WHAT YOU SHOULD DO ▸
A word-for-word copy of every entry below is required; the images do not belong in it.

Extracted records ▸
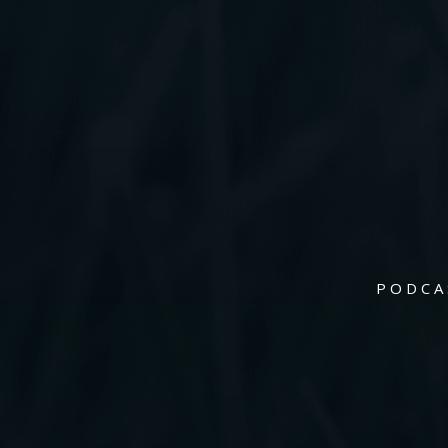
PODCA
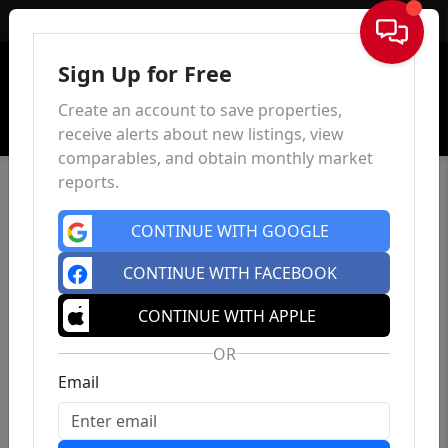
Sign In
Sign Up for Free
Create an account to save properties,
receive alerts about new listings, view
comparables, and obtain monthly market
reports.
CONTINUE WITH GOOGLE
CONTINUE WITH FACEBOOK
CONTINUE WITH APPLE
OR
Email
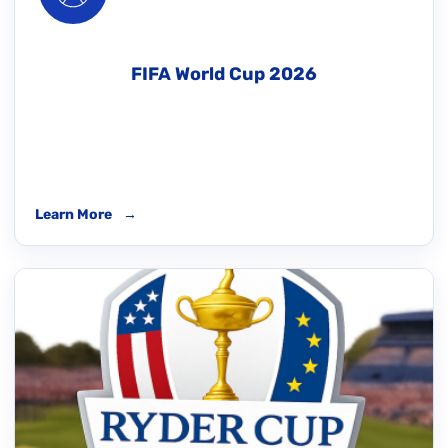
FIFA World Cup 2026
Learn More
→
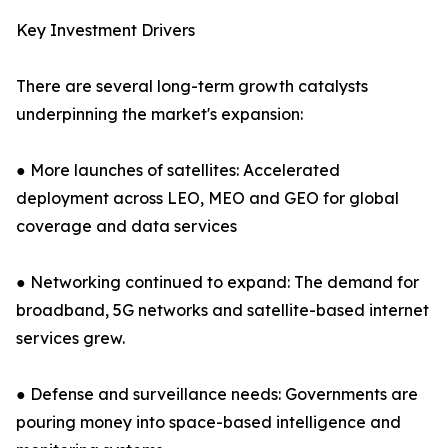
Key Investment Drivers
There are several long-term growth catalysts
underpinning the market's expansion:
● More launches of satellites: Accelerated
deployment across LEO, MEO and GEO for global
coverage and data services
● Networking continued to expand: The demand for
broadband, 5G networks and satellite-based internet
services grew.
● Defense and surveillance needs: Governments are
pouring money into space-based intelligence and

RESPONSE FOR THIS EXERCISE ▸
PODCA
Sign In
Sign Up for Free
Create an account to save properties,
receive alerts about new listings, view
comparables, and obtain monthly market
reports.
CONTINUE WITH GOOGLE
CONTINUE WITH FACEBOOK
CONTINUE WITH APPLE
OR
Email
FIFA World Cup 2026
Learn More
→
Key Investment Drivers
There are several long-term growth catalysts
underpinning the market's expansion:
● More launches of satellites: Accelerated
deployment across LEO, MEO and GEO for global
coverage and data services
● Networking continued to expand: The demand for
broadband, 5G networks and satellite-based internet
services grew.
● Defense and surveillance needs: Governments are
pouring money into space-based intelligence and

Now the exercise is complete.